(Items from a data source)
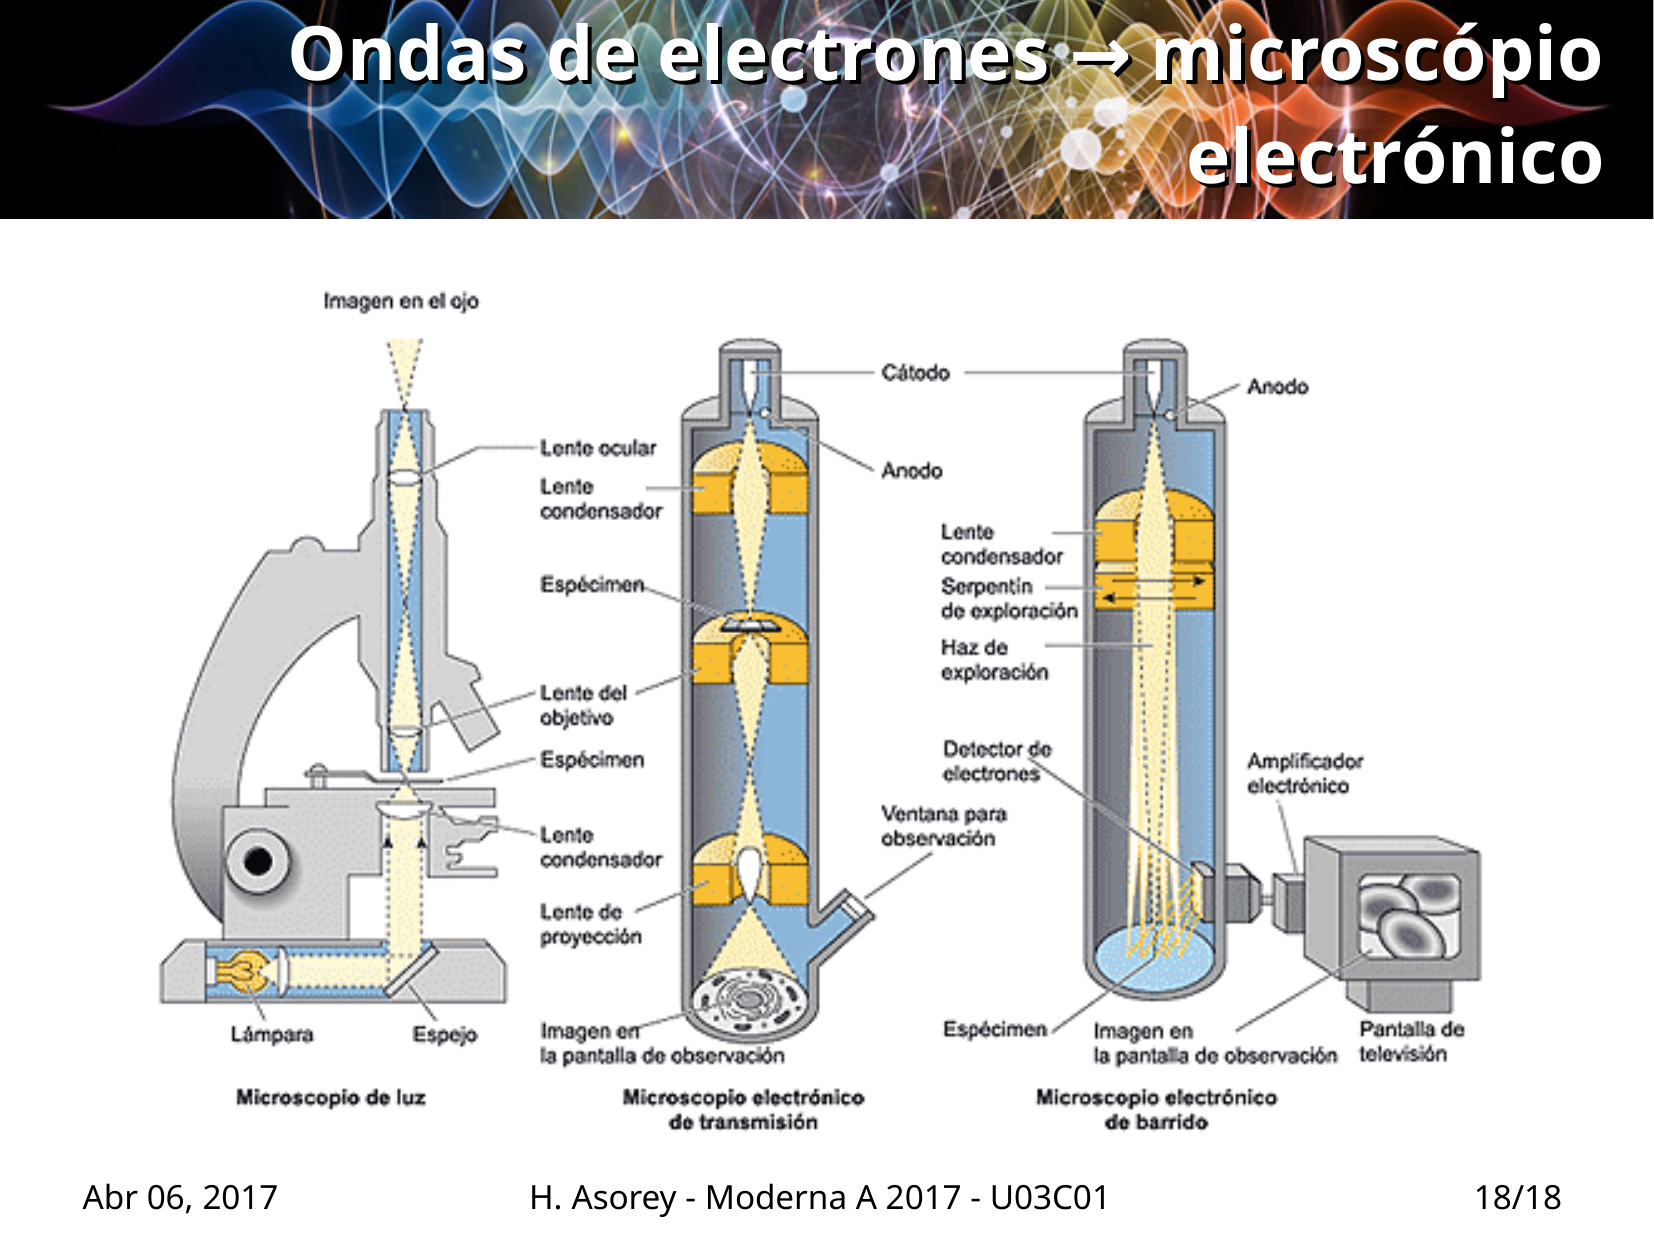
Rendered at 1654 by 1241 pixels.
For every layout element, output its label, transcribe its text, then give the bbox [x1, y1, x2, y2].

picture [120, 254, 1530, 1156]
title Ondas de electrones → microscópio electrónico [45, 15, 1606, 191]
picture [0, 0, 1654, 219]
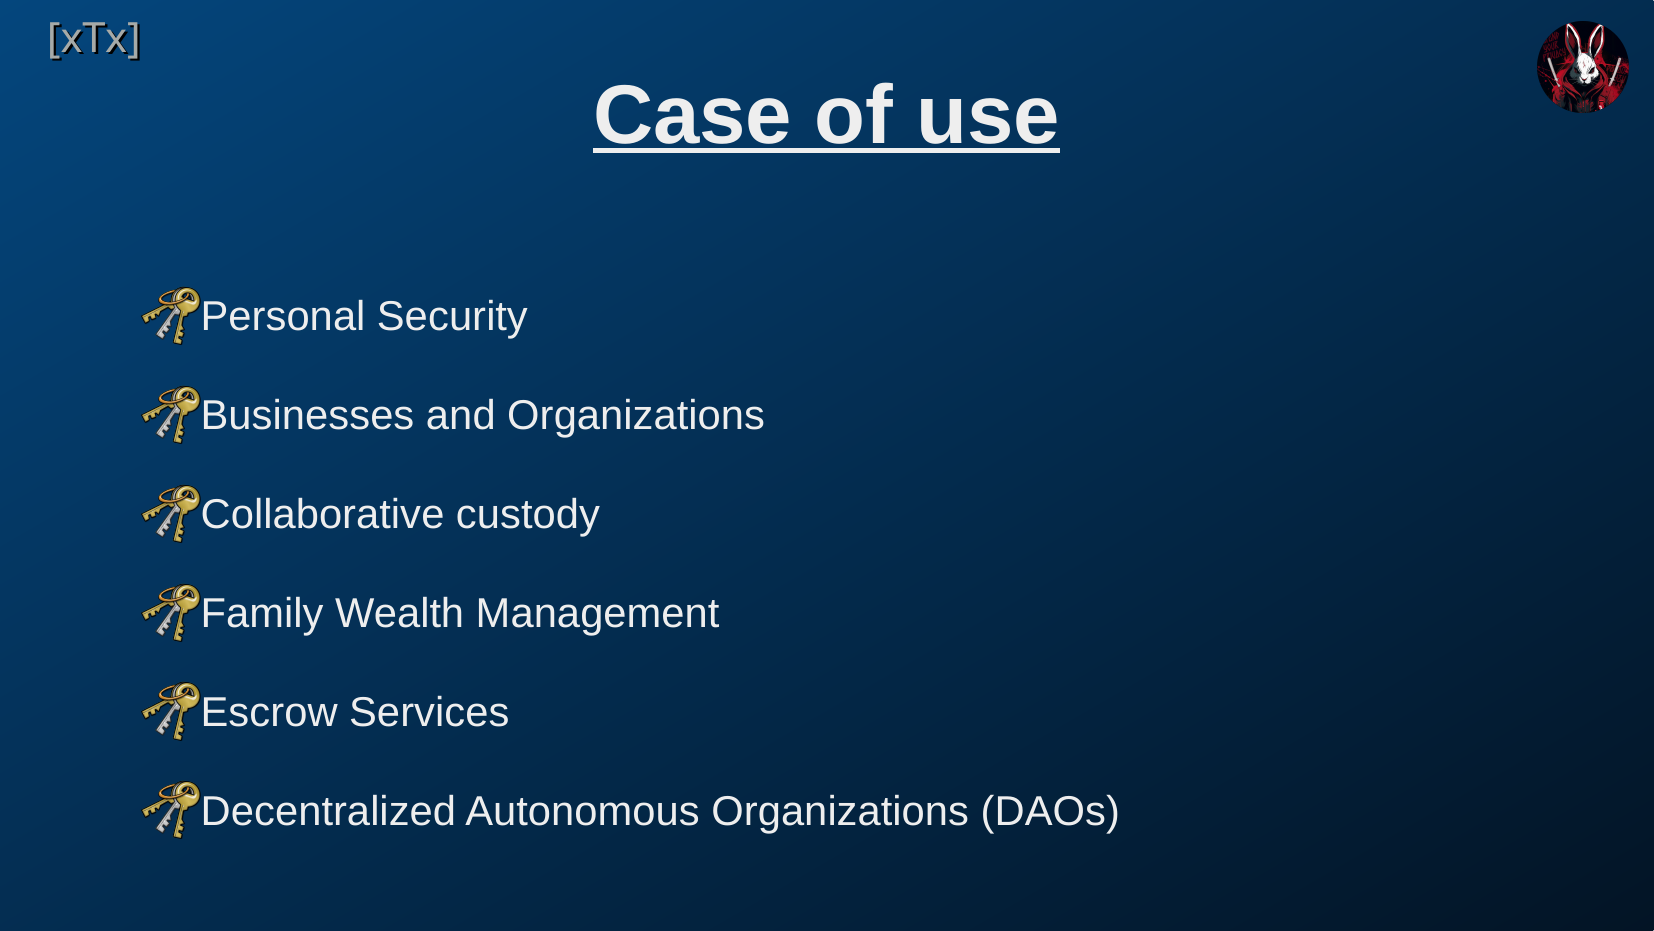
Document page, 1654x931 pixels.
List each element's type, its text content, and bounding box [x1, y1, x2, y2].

picture [1537, 21, 1629, 113]
title Case of use [82, 37, 1571, 193]
subtitle Personal Security Businesses and Organizations Collaborative custody Family Wealth Management Escrow Services Decentralized Autonomous Organizations (DAOs) [82, 217, 1538, 863]
text_box [xTx] [0, 0, 188, 76]
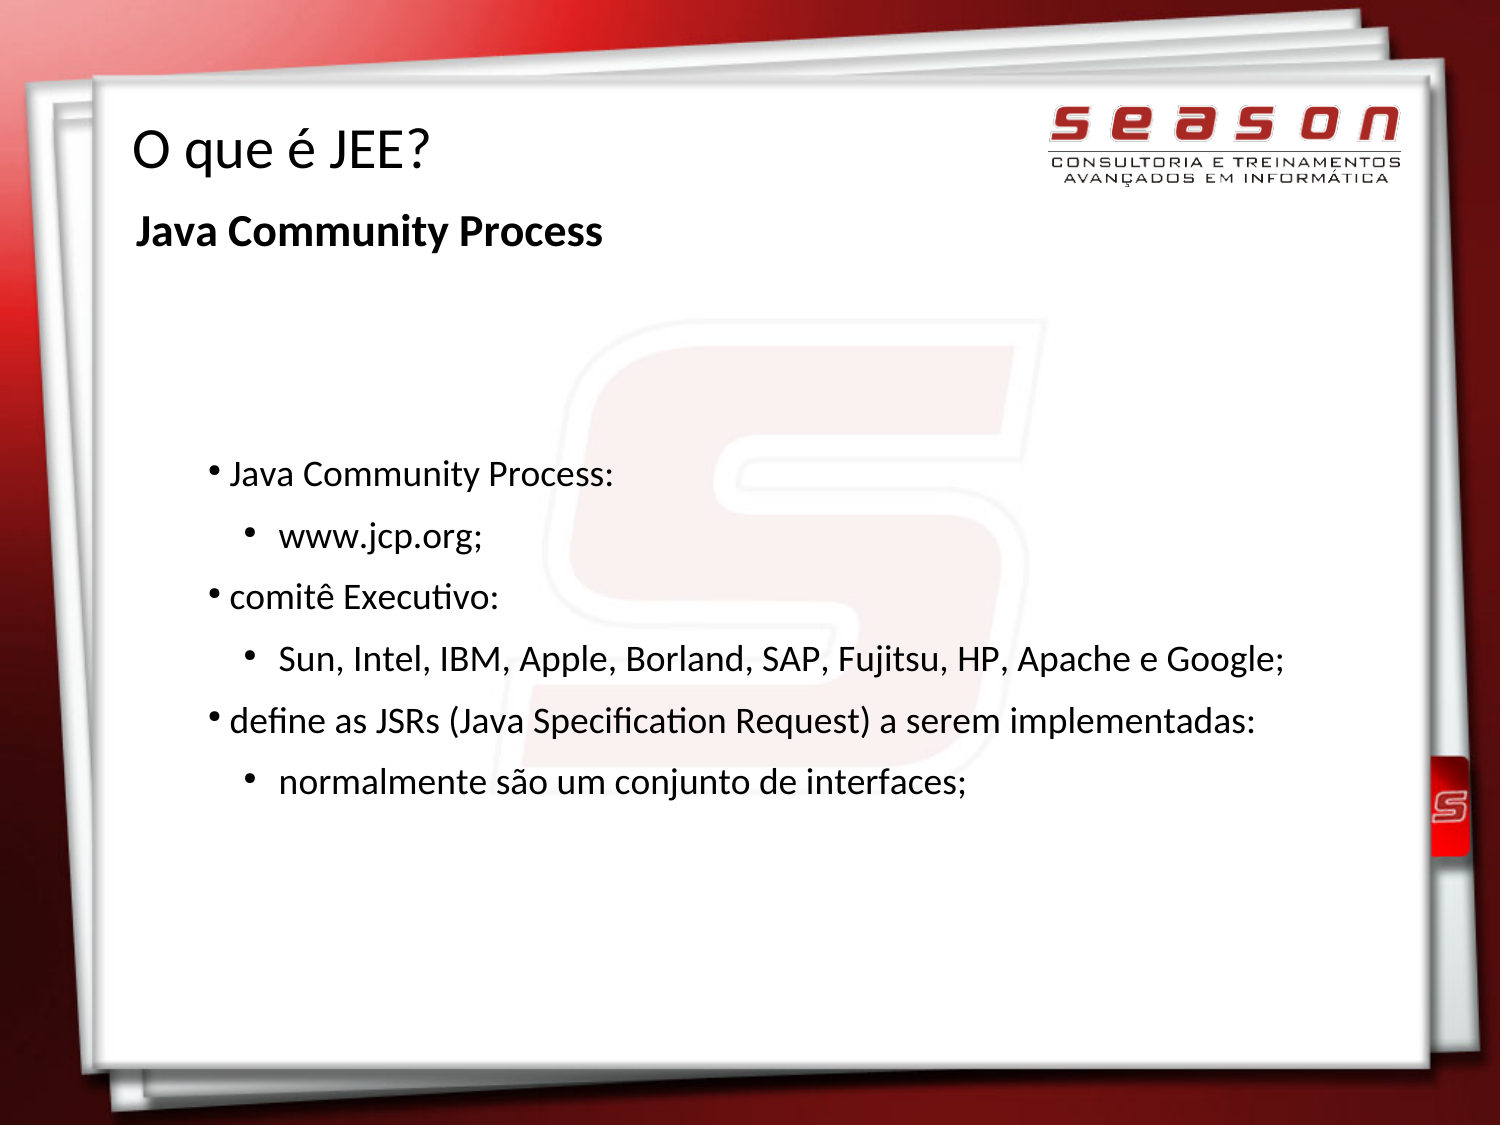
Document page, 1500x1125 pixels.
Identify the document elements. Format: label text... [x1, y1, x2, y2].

text_box Java Community Process: www.jcp.org; comitê Executivo: Sun, Intel, IBM, Apple, Borland, SAP, Fujitsu, HP, Apache e Google; define as JSRs (Java Specification Request) a serem implementadas: normalmente são um conjunto de interfaces; [207, 357, 1328, 894]
picture [0, 0, 1500, 1125]
text_box Java Community Process [119, 200, 1240, 256]
title O que é JEE? [118, 33, 1394, 257]
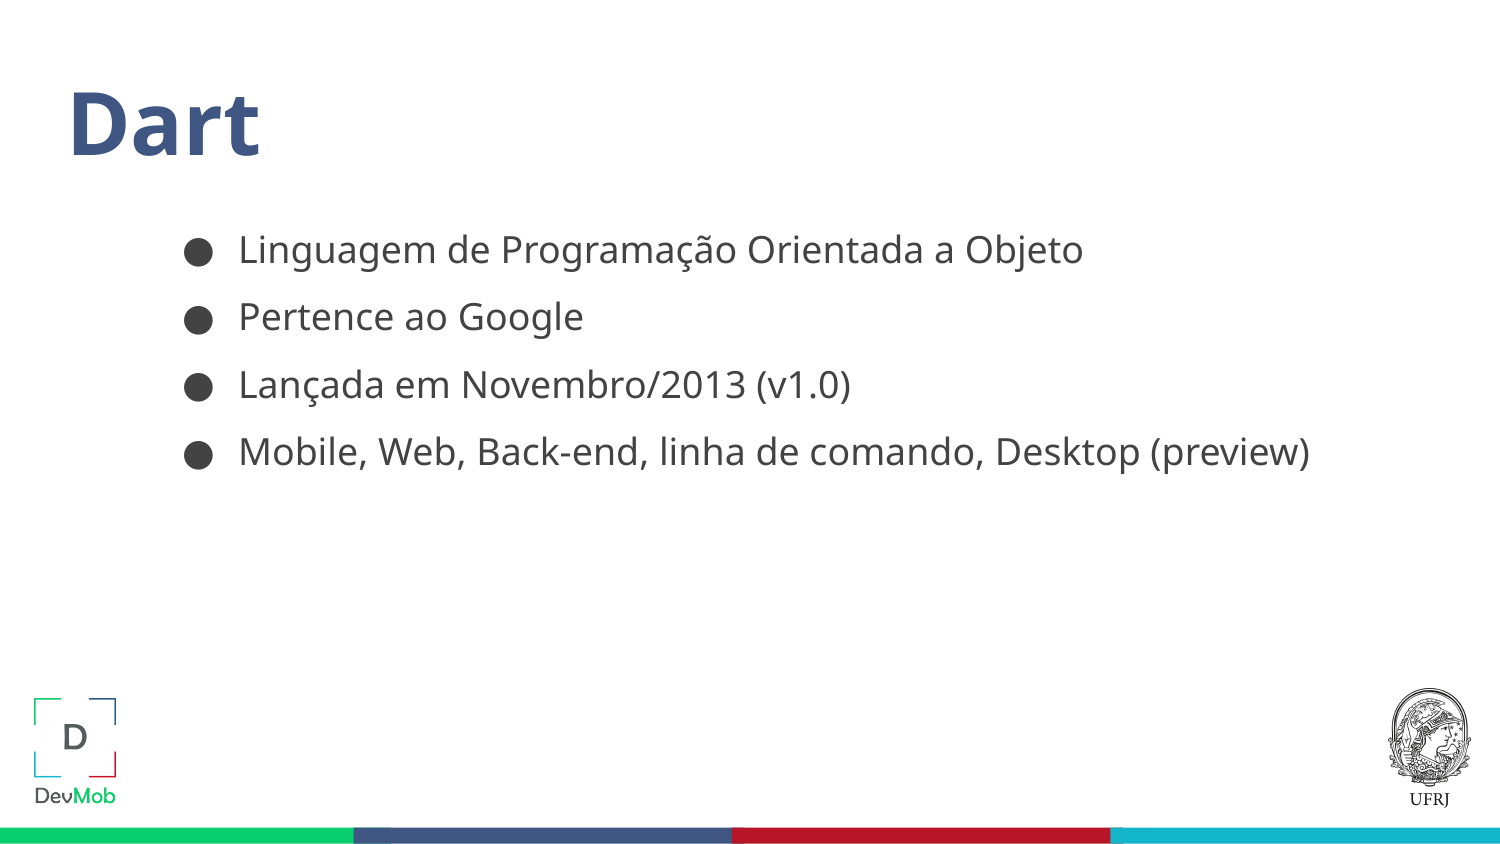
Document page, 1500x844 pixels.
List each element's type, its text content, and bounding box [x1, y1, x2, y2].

list Linguagem de Programação Orientada a Objeto Pertence ao Google Lançada em Novembro/2013 (v1.0) Mobile, Web, Back-end, linha de comando, Desktop (preview) [148, 188, 1336, 752]
picture [1388, 688, 1471, 808]
picture [34, 698, 116, 808]
title Dart [51, 51, 1449, 189]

*WORK TO BE COMPLETED*
Render every line of the records above as a JSON list of strings, one string per line, with blank lines left out. Exclude the pictures from the answer.

*EXPECTED ANSWER*
[
  "Rendered at 1654 by 1241 pixels.",
  "For every layout element, output its label, transcribe its text, then give the bbox [x1, y1, x2, y2].",
  "picture [120, 254, 1530, 1156]",
  "title Ondas de electrones → microscópio electrónico [45, 15, 1606, 191]",
  "picture [0, 0, 1654, 219]",
  "Document page, 1654x931 pixels.",
  "List each element's type, its text content, and bounding box [x1, y1, x2, y2].",
  "picture [1537, 21, 1629, 113]",
  "title Case of use [82, 37, 1571, 193]",
  "subtitle Personal Security Businesses and Organizations Collaborative custody Family Wealth Management Escrow Services Decentralized Autonomous Organizations (DAOs) [82, 217, 1538, 863]",
  "text_box [xTx] [0, 0, 188, 76]",
  "Document page, 1500x1125 pixels.",
  "Identify the document elements. Format: label text... [x1, y1, x2, y2].",
  "text_box Java Community Process: www.jcp.org; comitê Executivo: Sun, Intel, IBM, Apple, Borland, SAP, Fujitsu, HP, Apache e Google; define as JSRs (Java Specification Request) a serem implementadas: normalmente são um conjunto de interfaces; [207, 357, 1328, 894]",
  "picture [0, 0, 1500, 1125]",
  "text_box Java Community Process [119, 200, 1240, 256]",
  "title O que é JEE? [118, 33, 1394, 257]",
  "Document page, 1500x844 pixels.",
  "List each element's type, its text content, and bounding box [x1, y1, x2, y2].",
  "list Linguagem de Programação Orientada a Objeto Pertence ao Google Lançada em Novembro/2013 (v1.0) Mobile, Web, Back-end, linha de comando, Desktop (preview) [148, 188, 1336, 752]",
  "picture [1388, 688, 1471, 808]",
  "picture [34, 698, 116, 808]",
  "title Dart [51, 51, 1449, 189]"
]